Once the quinoa was finished, I added a cup of cooked quinoa and the black beans to my food processor and pulsed a few more times. I let that cool slightly so it wouldn’t cook my egg! Then I added in the bread crumbs and egg and processed for a few seconds to form a “dough”. I used an ice cream scoop to form patties and seared them on either side until crisp on the outside and warmed through, just like a burger!
I served it up with a little BBQ sauce and a bun. He actually eats the bun separately, but for us grown ups, I took a picture of the burger and bun together! I hope you and your kiddos enjoy!
- 1 cup quinoa
- 2 cups chicken or vegetable broth
- 1 8 oz package steamed and peeled baby beets (in fridge section)
- 1/2 onion, rough dice
- 1/4 c shredded carrots
- 1 tsp fresh ginger, rough dice
- 1/2 c canned black beans, drained and rinsed
- 1/2 c bread crumbs
- 1 egg
- Olive Oil
- Cook quinoa in the chicken or vegetable broth according to package.
- Sautee onion, carrots, and ginger in 1 Tbsp olive oil until onions are translucent, about 5 minutes.
- Combine beets and sauteed vegetables in the food processor and pulse a few times to combine.
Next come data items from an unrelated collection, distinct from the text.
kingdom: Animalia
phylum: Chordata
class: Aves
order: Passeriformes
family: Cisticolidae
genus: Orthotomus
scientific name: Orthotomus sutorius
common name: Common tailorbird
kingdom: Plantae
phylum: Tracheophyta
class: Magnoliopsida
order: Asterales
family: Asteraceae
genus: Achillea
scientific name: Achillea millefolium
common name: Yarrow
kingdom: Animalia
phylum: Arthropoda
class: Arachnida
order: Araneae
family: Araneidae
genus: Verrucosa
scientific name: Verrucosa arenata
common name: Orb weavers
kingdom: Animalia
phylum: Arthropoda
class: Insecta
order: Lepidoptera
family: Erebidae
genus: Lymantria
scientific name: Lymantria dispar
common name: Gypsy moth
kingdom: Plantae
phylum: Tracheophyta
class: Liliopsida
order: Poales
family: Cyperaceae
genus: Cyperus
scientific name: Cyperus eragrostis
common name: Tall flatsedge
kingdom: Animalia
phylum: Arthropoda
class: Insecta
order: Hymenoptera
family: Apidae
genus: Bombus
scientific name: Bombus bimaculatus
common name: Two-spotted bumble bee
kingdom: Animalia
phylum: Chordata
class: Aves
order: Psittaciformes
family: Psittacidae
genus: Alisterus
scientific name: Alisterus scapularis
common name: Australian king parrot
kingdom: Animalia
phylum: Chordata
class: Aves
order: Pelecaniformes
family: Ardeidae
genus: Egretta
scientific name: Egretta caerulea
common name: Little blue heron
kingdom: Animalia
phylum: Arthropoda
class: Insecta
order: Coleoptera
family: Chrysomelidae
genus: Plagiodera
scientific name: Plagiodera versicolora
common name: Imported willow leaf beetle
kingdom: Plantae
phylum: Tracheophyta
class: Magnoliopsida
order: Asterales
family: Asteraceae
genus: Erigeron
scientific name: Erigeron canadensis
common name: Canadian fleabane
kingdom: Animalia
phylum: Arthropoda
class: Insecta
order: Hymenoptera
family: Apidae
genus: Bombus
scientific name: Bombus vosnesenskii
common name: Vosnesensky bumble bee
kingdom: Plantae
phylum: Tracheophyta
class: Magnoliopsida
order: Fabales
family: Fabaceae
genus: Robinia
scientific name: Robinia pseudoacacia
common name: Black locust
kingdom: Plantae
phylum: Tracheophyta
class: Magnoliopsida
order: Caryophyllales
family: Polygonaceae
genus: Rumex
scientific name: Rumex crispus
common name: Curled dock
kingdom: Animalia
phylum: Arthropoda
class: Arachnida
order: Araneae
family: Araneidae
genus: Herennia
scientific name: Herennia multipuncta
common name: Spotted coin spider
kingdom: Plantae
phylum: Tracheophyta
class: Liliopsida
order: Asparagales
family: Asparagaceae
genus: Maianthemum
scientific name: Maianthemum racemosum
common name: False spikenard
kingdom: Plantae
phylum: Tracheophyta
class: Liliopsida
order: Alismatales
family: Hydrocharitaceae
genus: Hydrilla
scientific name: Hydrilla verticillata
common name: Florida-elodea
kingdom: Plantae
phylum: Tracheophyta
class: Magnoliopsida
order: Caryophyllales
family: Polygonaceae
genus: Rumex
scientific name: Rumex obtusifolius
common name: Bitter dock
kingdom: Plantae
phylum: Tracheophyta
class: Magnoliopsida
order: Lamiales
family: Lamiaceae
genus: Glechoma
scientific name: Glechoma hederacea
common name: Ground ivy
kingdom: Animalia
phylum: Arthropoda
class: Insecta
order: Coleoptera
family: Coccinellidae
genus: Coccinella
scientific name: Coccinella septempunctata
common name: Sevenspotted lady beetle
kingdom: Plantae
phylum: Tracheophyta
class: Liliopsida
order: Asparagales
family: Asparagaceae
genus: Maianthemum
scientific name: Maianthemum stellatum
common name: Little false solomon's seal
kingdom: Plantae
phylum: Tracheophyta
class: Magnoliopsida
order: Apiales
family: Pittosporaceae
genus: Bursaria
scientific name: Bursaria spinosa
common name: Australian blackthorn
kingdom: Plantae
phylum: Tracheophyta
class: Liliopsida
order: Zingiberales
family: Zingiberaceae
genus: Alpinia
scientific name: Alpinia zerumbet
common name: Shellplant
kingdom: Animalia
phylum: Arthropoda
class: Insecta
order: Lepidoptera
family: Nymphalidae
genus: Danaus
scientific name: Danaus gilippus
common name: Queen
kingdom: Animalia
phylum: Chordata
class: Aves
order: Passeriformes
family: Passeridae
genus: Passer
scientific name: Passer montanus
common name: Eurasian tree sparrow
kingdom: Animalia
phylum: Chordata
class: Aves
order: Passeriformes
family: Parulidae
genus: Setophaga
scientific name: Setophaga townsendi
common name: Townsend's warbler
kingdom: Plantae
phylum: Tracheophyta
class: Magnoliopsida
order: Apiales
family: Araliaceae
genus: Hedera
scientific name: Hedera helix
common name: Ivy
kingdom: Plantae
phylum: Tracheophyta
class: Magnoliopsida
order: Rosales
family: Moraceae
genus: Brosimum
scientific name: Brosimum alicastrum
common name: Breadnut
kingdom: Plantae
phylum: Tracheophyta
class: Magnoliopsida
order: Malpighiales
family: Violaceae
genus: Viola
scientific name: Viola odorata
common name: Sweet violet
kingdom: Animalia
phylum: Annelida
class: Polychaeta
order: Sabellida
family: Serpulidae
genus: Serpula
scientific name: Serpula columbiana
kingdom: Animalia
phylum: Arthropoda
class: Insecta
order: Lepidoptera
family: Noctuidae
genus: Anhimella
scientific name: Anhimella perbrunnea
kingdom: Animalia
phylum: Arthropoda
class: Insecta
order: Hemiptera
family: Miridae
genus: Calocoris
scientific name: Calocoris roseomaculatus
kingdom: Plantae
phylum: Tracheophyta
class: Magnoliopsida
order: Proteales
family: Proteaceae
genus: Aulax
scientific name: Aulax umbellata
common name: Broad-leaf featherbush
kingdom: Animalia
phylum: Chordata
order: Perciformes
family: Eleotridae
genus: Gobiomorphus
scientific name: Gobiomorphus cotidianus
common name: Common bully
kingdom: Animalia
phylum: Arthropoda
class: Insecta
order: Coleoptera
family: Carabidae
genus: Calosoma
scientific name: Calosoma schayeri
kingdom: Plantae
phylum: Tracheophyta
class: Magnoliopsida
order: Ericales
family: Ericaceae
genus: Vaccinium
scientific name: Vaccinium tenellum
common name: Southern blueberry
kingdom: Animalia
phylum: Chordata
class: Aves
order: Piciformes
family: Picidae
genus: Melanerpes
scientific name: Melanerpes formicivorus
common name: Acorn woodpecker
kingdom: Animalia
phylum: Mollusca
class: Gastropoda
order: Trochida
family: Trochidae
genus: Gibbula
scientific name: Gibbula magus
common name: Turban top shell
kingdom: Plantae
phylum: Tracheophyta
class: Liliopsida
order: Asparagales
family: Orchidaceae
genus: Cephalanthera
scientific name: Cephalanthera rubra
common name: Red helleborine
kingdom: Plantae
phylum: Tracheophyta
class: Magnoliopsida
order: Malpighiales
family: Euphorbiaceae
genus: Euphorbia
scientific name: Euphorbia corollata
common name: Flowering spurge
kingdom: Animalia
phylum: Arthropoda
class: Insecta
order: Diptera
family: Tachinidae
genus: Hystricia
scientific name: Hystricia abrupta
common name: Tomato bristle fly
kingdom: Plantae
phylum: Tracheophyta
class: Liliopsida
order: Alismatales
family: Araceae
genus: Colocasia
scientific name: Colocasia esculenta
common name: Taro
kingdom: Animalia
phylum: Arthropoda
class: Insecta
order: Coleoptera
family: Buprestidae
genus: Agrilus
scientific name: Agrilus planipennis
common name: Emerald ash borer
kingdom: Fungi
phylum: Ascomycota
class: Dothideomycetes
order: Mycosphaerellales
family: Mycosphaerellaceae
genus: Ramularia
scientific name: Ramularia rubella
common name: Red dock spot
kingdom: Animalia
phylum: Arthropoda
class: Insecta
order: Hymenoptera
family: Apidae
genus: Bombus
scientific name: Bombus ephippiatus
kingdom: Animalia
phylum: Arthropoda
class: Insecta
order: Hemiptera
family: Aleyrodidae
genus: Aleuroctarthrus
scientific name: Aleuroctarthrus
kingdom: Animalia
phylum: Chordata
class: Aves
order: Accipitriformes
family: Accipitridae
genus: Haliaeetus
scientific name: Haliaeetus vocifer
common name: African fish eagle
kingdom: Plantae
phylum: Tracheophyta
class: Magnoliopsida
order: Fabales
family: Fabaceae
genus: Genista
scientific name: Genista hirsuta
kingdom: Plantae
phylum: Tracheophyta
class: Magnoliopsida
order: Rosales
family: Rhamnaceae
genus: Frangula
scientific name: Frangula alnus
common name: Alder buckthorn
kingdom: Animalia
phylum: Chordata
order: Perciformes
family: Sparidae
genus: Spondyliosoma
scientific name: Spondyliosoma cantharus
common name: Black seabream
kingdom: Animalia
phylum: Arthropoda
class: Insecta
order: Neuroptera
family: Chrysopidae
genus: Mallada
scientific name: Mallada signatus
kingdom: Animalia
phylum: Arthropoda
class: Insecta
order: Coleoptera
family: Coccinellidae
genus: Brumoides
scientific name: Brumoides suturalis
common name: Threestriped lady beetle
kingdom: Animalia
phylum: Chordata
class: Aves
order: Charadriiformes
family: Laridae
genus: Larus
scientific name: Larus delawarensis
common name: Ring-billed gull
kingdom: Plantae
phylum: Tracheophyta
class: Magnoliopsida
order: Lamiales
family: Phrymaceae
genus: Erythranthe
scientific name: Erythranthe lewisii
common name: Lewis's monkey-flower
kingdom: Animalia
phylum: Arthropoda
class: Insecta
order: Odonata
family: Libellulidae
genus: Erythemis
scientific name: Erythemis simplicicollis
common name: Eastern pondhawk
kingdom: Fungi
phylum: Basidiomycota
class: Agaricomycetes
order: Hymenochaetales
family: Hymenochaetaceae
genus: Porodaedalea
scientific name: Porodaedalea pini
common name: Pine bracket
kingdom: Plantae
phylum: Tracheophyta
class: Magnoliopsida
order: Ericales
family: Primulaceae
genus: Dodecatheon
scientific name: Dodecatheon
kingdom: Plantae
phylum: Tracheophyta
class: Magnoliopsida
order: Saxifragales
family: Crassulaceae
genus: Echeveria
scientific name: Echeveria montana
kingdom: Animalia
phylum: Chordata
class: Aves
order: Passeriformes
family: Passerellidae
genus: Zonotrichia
- Add 1 cup cooked quinoa and black beans to the food processor. Pulse to combine. Let cool slightly.
- Add bread crumbs and egg to the food processor and pulse for a few seconds, until dough forms.
- Heat a large sautee pan to medium-low heat. Coat the bottom of the pan with a thin layer of olive oil (about 1 Tbsp).
- Using a standard ice cream scoop, form patties in your hand and place on the pan. Cook for 5 minutes, or until crisp.
- Flip and cook for about 3 more minutes, until crisp and warmed through.
- Set patties aside to cool. Store in the fridge in an airtight container for up to 3 days or freeze for up to 3 months.